Dataset entries:
□ □ □

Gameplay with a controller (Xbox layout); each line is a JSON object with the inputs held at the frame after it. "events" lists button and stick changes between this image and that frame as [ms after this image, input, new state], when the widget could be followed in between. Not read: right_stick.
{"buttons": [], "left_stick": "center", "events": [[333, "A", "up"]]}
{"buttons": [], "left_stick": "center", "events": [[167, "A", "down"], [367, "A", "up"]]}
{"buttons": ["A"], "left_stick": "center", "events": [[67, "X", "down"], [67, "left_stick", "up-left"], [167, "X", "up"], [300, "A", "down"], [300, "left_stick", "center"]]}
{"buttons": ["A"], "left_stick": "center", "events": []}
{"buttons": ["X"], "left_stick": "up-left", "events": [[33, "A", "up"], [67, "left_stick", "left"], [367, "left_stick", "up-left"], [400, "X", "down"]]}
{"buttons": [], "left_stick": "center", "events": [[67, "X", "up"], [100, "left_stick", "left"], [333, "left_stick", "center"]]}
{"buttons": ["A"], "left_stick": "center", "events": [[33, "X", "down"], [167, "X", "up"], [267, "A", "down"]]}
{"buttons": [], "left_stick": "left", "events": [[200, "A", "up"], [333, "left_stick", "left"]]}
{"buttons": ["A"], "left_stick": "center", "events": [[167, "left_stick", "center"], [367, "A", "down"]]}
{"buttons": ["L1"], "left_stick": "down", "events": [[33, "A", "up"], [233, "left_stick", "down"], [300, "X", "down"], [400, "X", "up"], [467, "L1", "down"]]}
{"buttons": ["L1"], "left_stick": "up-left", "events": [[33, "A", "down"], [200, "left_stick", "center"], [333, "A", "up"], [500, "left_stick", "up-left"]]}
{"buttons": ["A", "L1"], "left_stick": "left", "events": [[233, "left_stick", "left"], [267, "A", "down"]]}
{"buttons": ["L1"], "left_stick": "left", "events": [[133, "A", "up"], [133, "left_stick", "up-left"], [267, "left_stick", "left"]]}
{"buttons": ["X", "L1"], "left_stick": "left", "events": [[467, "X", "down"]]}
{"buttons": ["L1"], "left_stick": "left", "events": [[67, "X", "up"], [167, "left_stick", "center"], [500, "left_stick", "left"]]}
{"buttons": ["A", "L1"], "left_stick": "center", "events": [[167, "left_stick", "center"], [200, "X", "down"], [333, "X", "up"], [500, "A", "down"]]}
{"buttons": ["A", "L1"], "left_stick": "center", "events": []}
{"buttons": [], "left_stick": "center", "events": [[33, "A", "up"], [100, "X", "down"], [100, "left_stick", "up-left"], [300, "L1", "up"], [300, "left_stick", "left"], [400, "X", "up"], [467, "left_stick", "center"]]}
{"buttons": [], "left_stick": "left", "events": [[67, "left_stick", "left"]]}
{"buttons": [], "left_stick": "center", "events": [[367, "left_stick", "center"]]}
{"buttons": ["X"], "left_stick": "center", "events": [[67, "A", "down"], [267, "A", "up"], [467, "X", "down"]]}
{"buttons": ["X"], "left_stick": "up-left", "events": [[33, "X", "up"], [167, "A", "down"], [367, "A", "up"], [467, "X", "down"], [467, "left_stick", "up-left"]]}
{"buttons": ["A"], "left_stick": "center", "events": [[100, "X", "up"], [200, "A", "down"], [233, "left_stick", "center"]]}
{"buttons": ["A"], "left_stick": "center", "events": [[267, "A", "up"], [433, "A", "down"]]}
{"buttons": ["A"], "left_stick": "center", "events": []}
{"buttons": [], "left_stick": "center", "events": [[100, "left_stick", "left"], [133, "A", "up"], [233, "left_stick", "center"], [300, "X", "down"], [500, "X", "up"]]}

□ □ □

YOUR INSTRUCTIONS —
Print each entry above again, exactly as it was given.

ANSWER BOX —
Gameplay with a controller (Xbox layout); each line is a JSON object with the inputs held at the frame after it. "events" lists button and stick changes between this image and that frame as [ms after this image, input, new state], when the widget could be followed in between. Not read: right_stick.
{"buttons": [], "left_stick": "center", "events": [[333, "A", "up"]]}
{"buttons": [], "left_stick": "center", "events": [[167, "A", "down"], [367, "A", "up"]]}
{"buttons": ["A"], "left_stick": "center", "events": [[67, "X", "down"], [67, "left_stick", "up-left"], [167, "X", "up"], [300, "A", "down"], [300, "left_stick", "center"]]}
{"buttons": ["A"], "left_stick": "center", "events": []}
{"buttons": ["X"], "left_stick": "up-left", "events": [[33, "A", "up"], [67, "left_stick", "left"], [367, "left_stick", "up-left"], [400, "X", "down"]]}
{"buttons": [], "left_stick": "center", "events": [[67, "X", "up"], [100, "left_stick", "left"], [333, "left_stick", "center"]]}
{"buttons": ["A"], "left_stick": "center", "events": [[33, "X", "down"], [167, "X", "up"], [267, "A", "down"]]}
{"buttons": [], "left_stick": "left", "events": [[200, "A", "up"], [333, "left_stick", "left"]]}
{"buttons": ["A"], "left_stick": "center", "events": [[167, "left_stick", "center"], [367, "A", "down"]]}
{"buttons": ["L1"], "left_stick": "down", "events": [[33, "A", "up"], [233, "left_stick", "down"], [300, "X", "down"], [400, "X", "up"], [467, "L1", "down"]]}
{"buttons": ["L1"], "left_stick": "up-left", "events": [[33, "A", "down"], [200, "left_stick", "center"], [333, "A", "up"], [500, "left_stick", "up-left"]]}
{"buttons": ["A", "L1"], "left_stick": "left", "events": [[233, "left_stick", "left"], [267, "A", "down"]]}
{"buttons": ["L1"], "left_stick": "left", "events": [[133, "A", "up"], [133, "left_stick", "up-left"], [267, "left_stick", "left"]]}
{"buttons": ["X", "L1"], "left_stick": "left", "events": [[467, "X", "down"]]}
{"buttons": ["L1"], "left_stick": "left", "events": [[67, "X", "up"], [167, "left_stick", "center"], [500, "left_stick", "left"]]}
{"buttons": ["A", "L1"], "left_stick": "center", "events": [[167, "left_stick", "center"], [200, "X", "down"], [333, "X", "up"], [500, "A", "down"]]}
{"buttons": ["A", "L1"], "left_stick": "center", "events": []}
{"buttons": [], "left_stick": "center", "events": [[33, "A", "up"], [100, "X", "down"], [100, "left_stick", "up-left"], [300, "L1", "up"], [300, "left_stick", "left"], [400, "X", "up"], [467, "left_stick", "center"]]}
{"buttons": [], "left_stick": "left", "events": [[67, "left_stick", "left"]]}
{"buttons": [], "left_stick": "center", "events": [[367, "left_stick", "center"]]}
{"buttons": ["X"], "left_stick": "center", "events": [[67, "A", "down"], [267, "A", "up"], [467, "X", "down"]]}
{"buttons": ["X"], "left_stick": "up-left", "events": [[33, "X", "up"], [167, "A", "down"], [367, "A", "up"], [467, "X", "down"], [467, "left_stick", "up-left"]]}
{"buttons": ["A"], "left_stick": "center", "events": [[100, "X", "up"], [200, "A", "down"], [233, "left_stick", "center"]]}
{"buttons": ["A"], "left_stick": "center", "events": [[267, "A", "up"], [433, "A", "down"]]}
{"buttons": ["A"], "left_stick": "center", "events": []}
{"buttons": [], "left_stick": "center", "events": [[100, "left_stick", "left"], [133, "A", "up"], [233, "left_stick", "center"], [300, "X", "down"], [500, "X", "up"]]}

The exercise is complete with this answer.